Data excerpts>
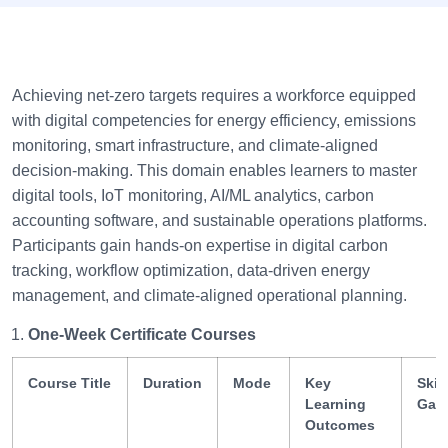
Achieving net-zero targets requires a workforce equipped
with digital competencies for energy efficiency, emissions
monitoring, smart infrastructure, and climate-aligned
decision-making. This domain enables learners to master
digital tools, IoT monitoring, AI/ML analytics, carbon
accounting software, and sustainable operations platforms.
Participants gain hands-on expertise in digital carbon
tracking, workflow optimization, data-driven energy
management, and climate-aligned operational planning.
One-Week Certificate Courses
Course Title
Duration
Mode
Key
Skill
Learning
Gai
Outcomes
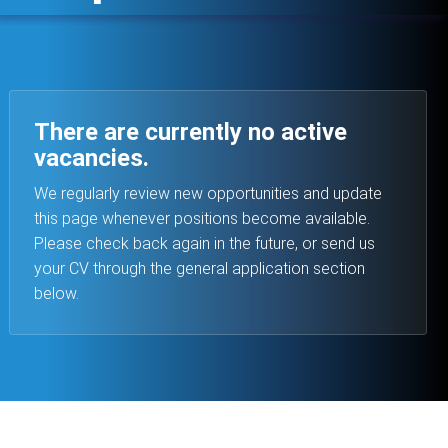
There are currently no active
vacancies.
We regularly review new opportunities and update
this page whenever positions become available.
Please check back again in the future, or send us
your CV through the general application section
below.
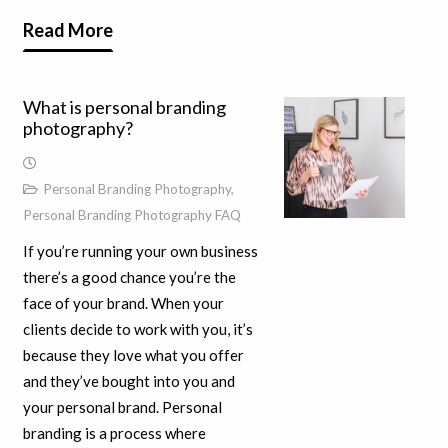
Read More
What is personal branding
photography?
Personal Branding Photography
,
Personal Branding Photography FAQ
If you’re running your own business
there’s a good chance you’re the
face of your brand. When your
clients decide to work with you, it’s
because they love what you offer
and they’ve bought into you and
your personal brand. Personal
branding is a process where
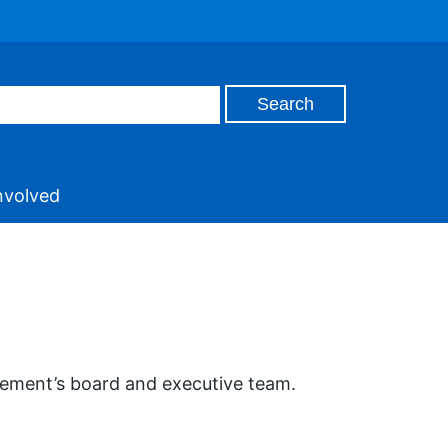
nvolved
vement’s board and executive team.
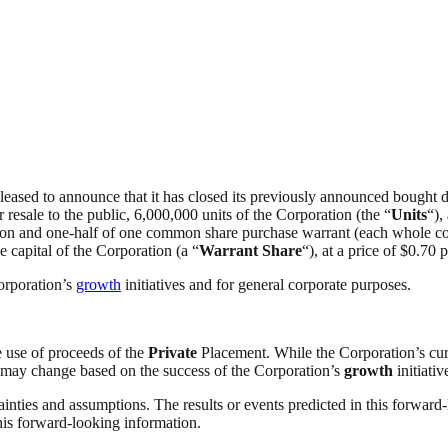
pleased to announce that it has closed its previously announced bought d
r resale to the public, 6,000,000 units of the Corporation (the “
Units
“),
ation and one-half of one common share purchase warrant (each whole c
e capital of the Corporation (a “
Warrant Share
“), at a price of $0.70
orporation’s
growth
initiatives and for general corporate purposes.
e use of proceeds of the
Private
Placement. While the Corporation’s curr
ns may change based on the success of the Corporation’s
growth
initiativ
ainties and assumptions. The results or events predicted in this forward-
this forward-looking information.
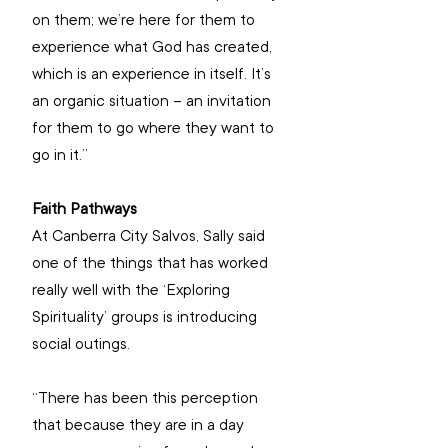
on them; we’re here for them to 
experience what God has created, 
which is an experience in itself. It’s 
an organic situation – an invitation 
for them to go where they want to 
go in it.”
Faith Pathways
At Canberra City Salvos, Sally said 
one of the things that has worked 
really well with the ‘Exploring 
Spirituality’ groups is introducing 
social outings.
“There has been this perception 
that because they are in a day 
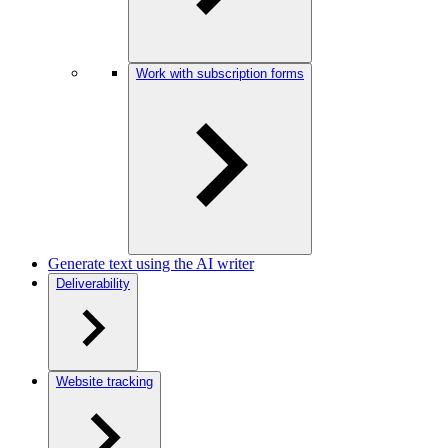
Work with subscription forms
Generate text using the AI writer
Deliverability
Website tracking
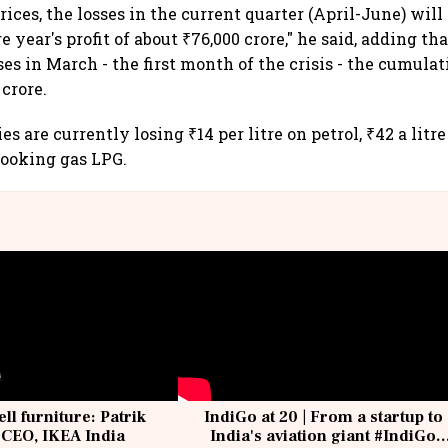
prices, the losses in the current quarter (April-June) wil
 year's profit of about ₹76,000 crore," he said, adding tha
ses in March - the first month of the crisis - the cumula
 crore.
s are currently losing ₹14 per litre on petrol, ₹42 a litr
 cooking gas LPG.
ell furniture: Patrik
IndiGo at 20 | From a startup to
 CEO, IKEA India
India's aviation giant #IndiGo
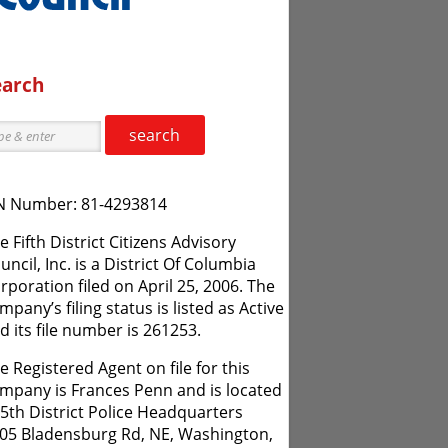
earch
search
N Number: 81-4293814
e Fifth District Citizens Advisory
uncil, Inc. is a District Of Columbia
rporation filed on April 25, 2006. The
mpany’s filing status is listed as Active
d its file number is 261253.
e Registered Agent on file for this
mpany is Frances Penn and is located
 5th District Police Headquarters
05 Bladensburg Rd, NE, Washington,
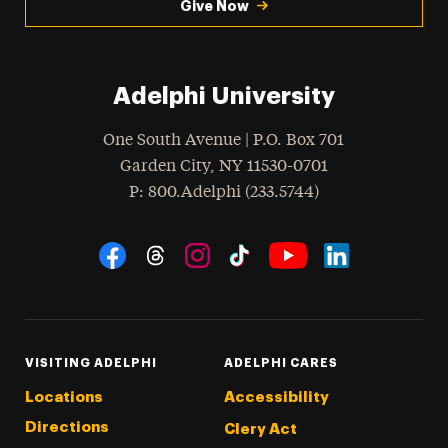
Give Now
Adelphi University
One South Avenue | P.O. Box 701
Garden City
,
NY
11530-0701
hone
P
: 800.Adelphi (233.5744)
Social Navigation
Threads
Instagram
Tiktok
LinkedIn
Facebook
YouTube
VISITING ADELPHI
ADELPHI CARES
Locations
Accessibility
Directions
Clery Act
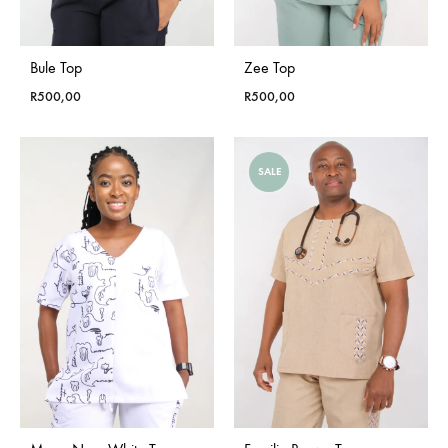
Bule Top
Zee Top
R
500,00
R
500,00
SALE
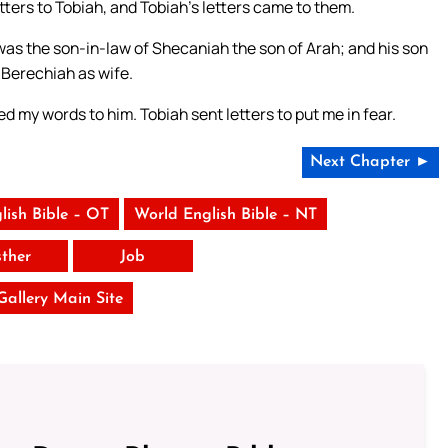
ters to Tobiah, and Tobiah’s letters came to them.
as the son-in-law of Shecaniah the son of Arah; and his son
Berechiah as wife.
 my words to him. Tobiah sent letters to put me in fear.
Next Chapter ►
lish Bible – OT
World English Bible – NT
sther
Job
 Gallery Main Site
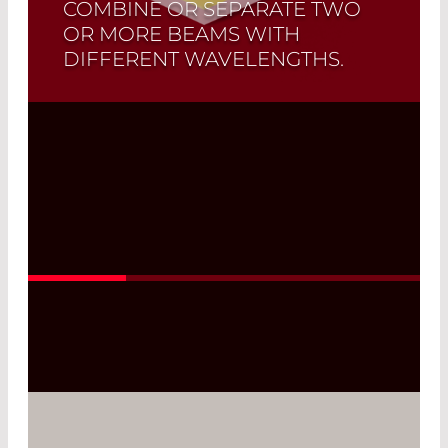
COMBINE OR SEPARATE TWO
OR MORE BEAMS WITH
DIFFERENT WAVELENGTHS.
Customized dichroic mirrors that are
suitable for your individual application
are manufactured upon request.
Read More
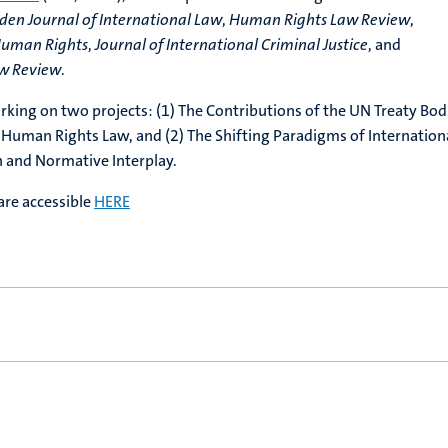
iden Journal of International Law
,
Human Rights Law Review
,
 Human Rights
,
Journal of International Criminal Justice
, and
aw Review
.
orking on two projects: (1) The Contributions of the UN Treaty Bod
 Human Rights Law, and (2) The Shifting Paradigms of Internation
 and Normative Interplay.
are accessible
HERE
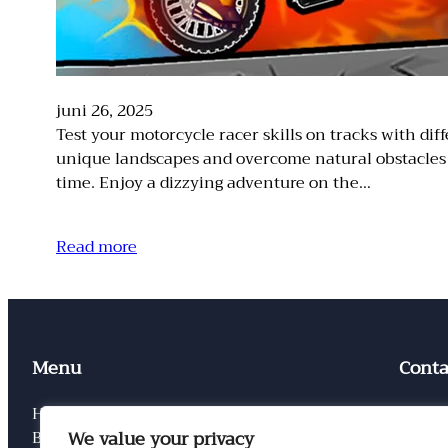
juni 26, 2025
Test your motorcycle racer skills on tracks with 
unique landscapes and overcome natural obstacles t
time. Enjoy a dizzying adventure on the…
Read more
Menu
Conta
Home
Conta
We value your privacy
Blog
Privac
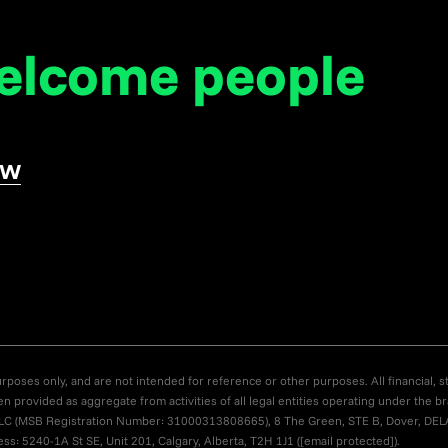
welcome
people
ow
poses only, and are not intended for reference or other purposes. All financial, st
en provided as aggregate from activities of all legal entities operating under the 
US LLC (MSB Registration Number: 31000313808665), 8 The Green, STE B, Dover, DE
s: 5240-1A St SE, Unit 201, Calgary, Alberta, T2H 1J1 (
[email protected]
).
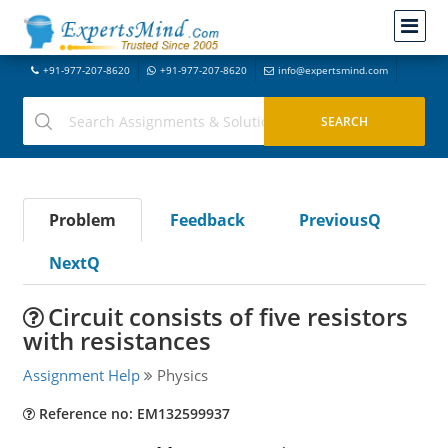
+91-977-207-8620
+91-977-207-8620
info@expertsmind.com
Problem
Feedback
PreviousQ
NextQ
Circuit consists of five resistors
with resistances
Assignment Help
Physics
Reference no: EM132599937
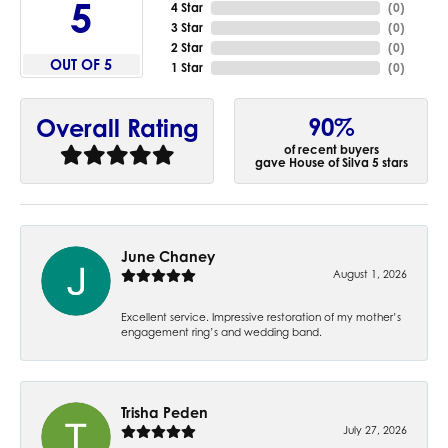
5
4 Star
(
0
)
3 Star
(
0
)
2 Star
(
0
)
OUT OF 5
1 Star
(
0
)
90%
Overall Rating
of recent buyers
gave House of Silva 5 stars
June Chaney
August 1, 2026
Excellent service. Impressive restoration of my mother’s
engagement ring’s and wedding band.
Trisha Peden
July 27, 2026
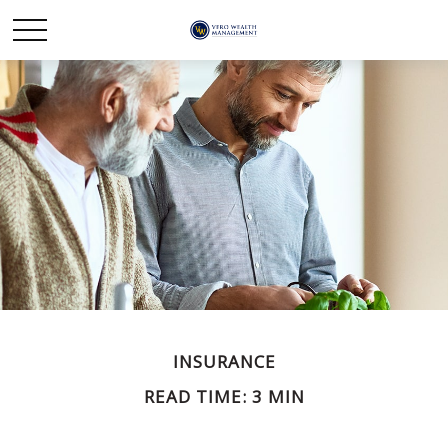
INSURANCE
READ TIME: 3 MIN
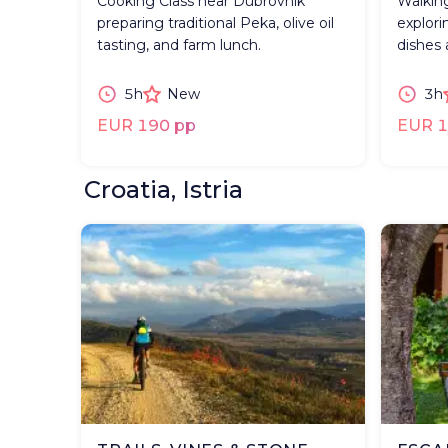
Cooking Class near Dubrovnik
Walkin
preparing traditional Peka, olive oil
explorin
tasting, and farm lunch.
dishes 
5h
New
3h
EUR 190 pp
EUR 1
Croatia, Istria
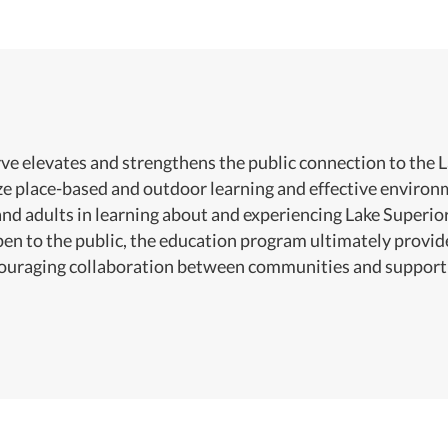
e elevates and strengthens the public connection to the 
ize place-based and outdoor learning and effective envir
and adults in learning about and experiencing Lake Superi
pen to the public, the education program ultimately provid
couraging collaboration between communities and support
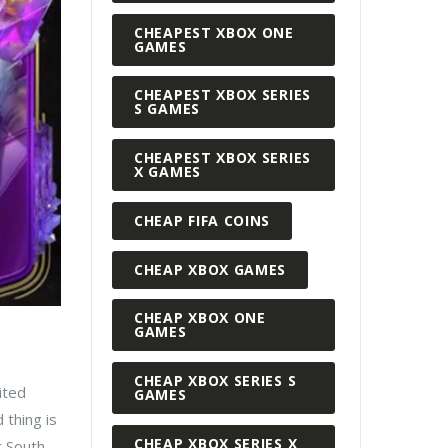
CHEAPEST XBOX ONE
GAMES
CHEAPEST XBOX SERIES
S GAMES
CHEAPEST XBOX SERIES
X GAMES
CHEAP FIFA COINS
CHEAP XBOX GAMES
CHEAP XBOX ONE
GAMES
CHEAP XBOX SERIES S
ited
GAMES
 thing is
CHEAP XBOX SERIES X
st South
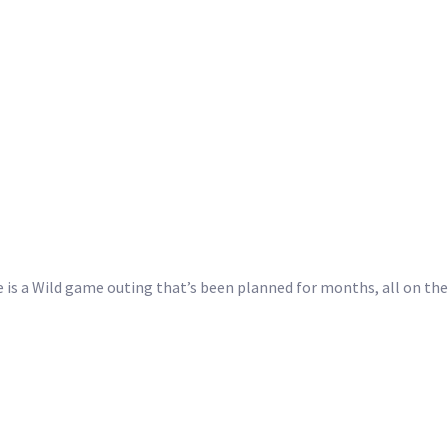
e is a Wild game outing that’s been planned for months, all on t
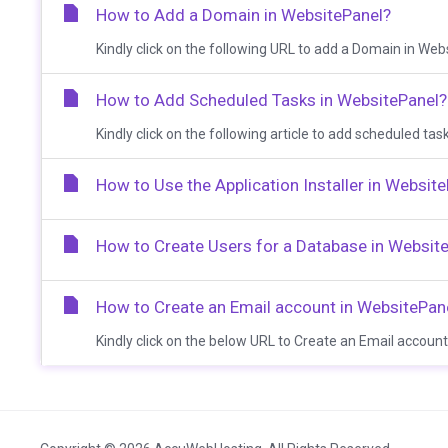
How to Add a Domain in WebsitePanel?
Kindly click on the following URL to add a Domain in Webs
How to Add Scheduled Tasks in WebsitePanel?
Kindly click on the following article to add scheduled ta
How to Use the Application Installer in Websit
How to Create Users for a Database in Websit
How to Create an Email account in WebsitePan
Kindly click on the below URL to Create an Email account 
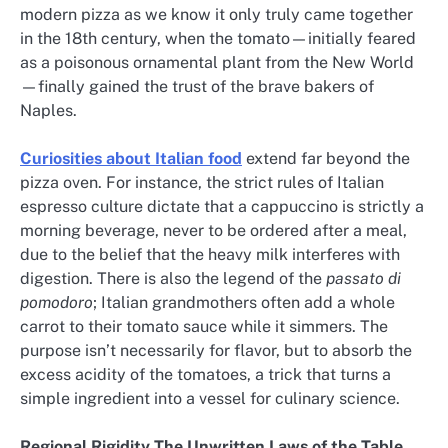
modern pizza as we know it only truly came together
in the 18th century, when the tomato—initially feared
as a poisonous ornamental plant from the New World
—finally gained the trust of the brave bakers of
Naples.
Curiosities about Italian food
extend far beyond the
pizza oven. For instance, the strict rules of Italian
espresso culture dictate that a cappuccino is strictly a
morning beverage, never to be ordered after a meal,
due to the belief that the heavy milk interferes with
digestion. There is also the legend of the
passato di
pomodoro
; Italian grandmothers often add a whole
carrot to their tomato sauce while it simmers. The
purpose isn’t necessarily for flavor, but to absorb the
excess acidity of the tomatoes, a trick that turns a
simple ingredient into a vessel for culinary science.
Regional Rigidity The Unwritten Laws of the Table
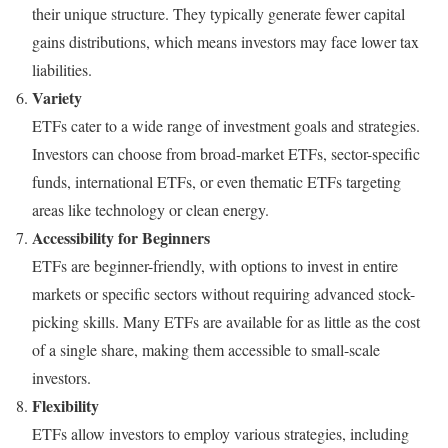
their unique structure. They typically generate fewer capital
gains distributions, which means investors may face lower tax
liabilities.
Variety
ETFs cater to a wide range of investment goals and strategies.
Investors can choose from broad-market ETFs, sector-specific
funds, international ETFs, or even thematic ETFs targeting
areas like technology or clean energy.
Accessibility for Beginners
ETFs are beginner-friendly, with options to invest in entire
markets or specific sectors without requiring advanced stock-
picking skills. Many ETFs are available for as little as the cost
of a single share, making them accessible to small-scale
investors.
Flexibility
ETFs allow investors to employ various strategies, including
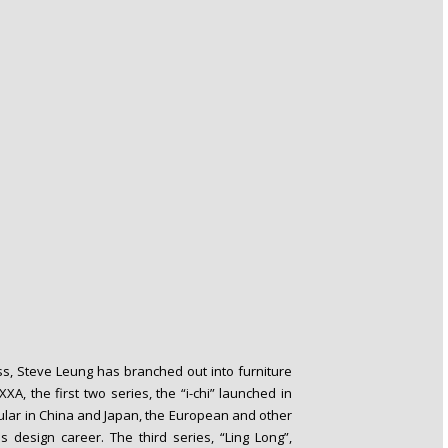
ss, Steve Leung has branched out into furniture
, the first two series, the “i-chi” launched in
ular in China and Japan, the European and other
 design career. The third series, “Ling Long”,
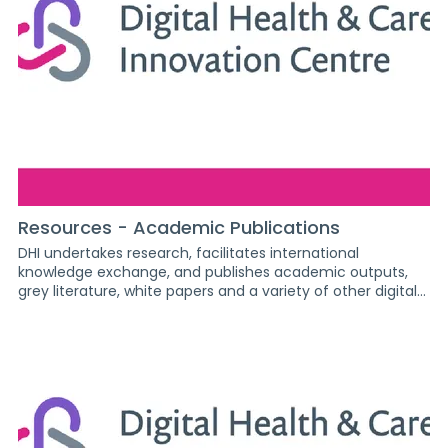
2026 Summit St Andrew's 2026 AI readiness 2026 - Queen
Elizabeth University DigiInventors 2025 Secondary DigiFest
2025 XR Mindset Dundee DLS Conference 2026 DHI General
photos DigiInventors 2026 Primary Album Archangel
(Inovo) 2026
Resources - Academic Publications
DHI undertakes research, facilitates international
knowledge exchange, and publishes academic outputs,
grey literature, white papers and a variety of other digital
resources focused on digital health and social care. Home
/ Resources DHI undertakes research, facilitates
international knowledge exchange, and publishes
academic outputs, grey literature, white papers and a
variety of other digital resources focused on digital health
and social care. Article Blog post Executive summary
Factsheet Paper Poster Presentation Report Show /
exhibition Video Search by author ENVISION: The Digital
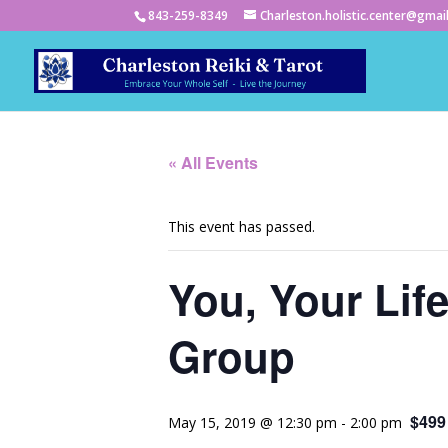
843-259-8349
Charleston.holistic.center@gmai
« All Events
This event has passed.
You, Your Lif
Group
$499
May 15, 2019 @ 12:30 pm
-
2:00 pm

Task requirements>
Everything above from the line containing "Generate text using the AI writer" down to the line containing "d its file number is 261253." is to be duplicated exactly, both lines included, and the pictures are to be omitted.

Exercise response>
Generate text using the AI writer
Deliverability
Website tracking
prices, the losses in the current quarter (April-June) wil
 year's profit of about ₹76,000 crore," he said, adding tha
ses in March - the first month of the crisis - the cumula
 crore.
s are currently losing ₹14 per litre on petrol, ₹42 a litr
 cooking gas LPG.
ell furniture: Patrik
IndiGo at 20 | From a startup to
 CEO, IKEA India
India's aviation giant #IndiGo
earch
search
N Number: 81-4293814
e Fifth District Citizens Advisory
uncil, Inc. is a District Of Columbia
rporation filed on April 25, 2006. The
mpany’s filing status is listed as Active
d its file number is 261253.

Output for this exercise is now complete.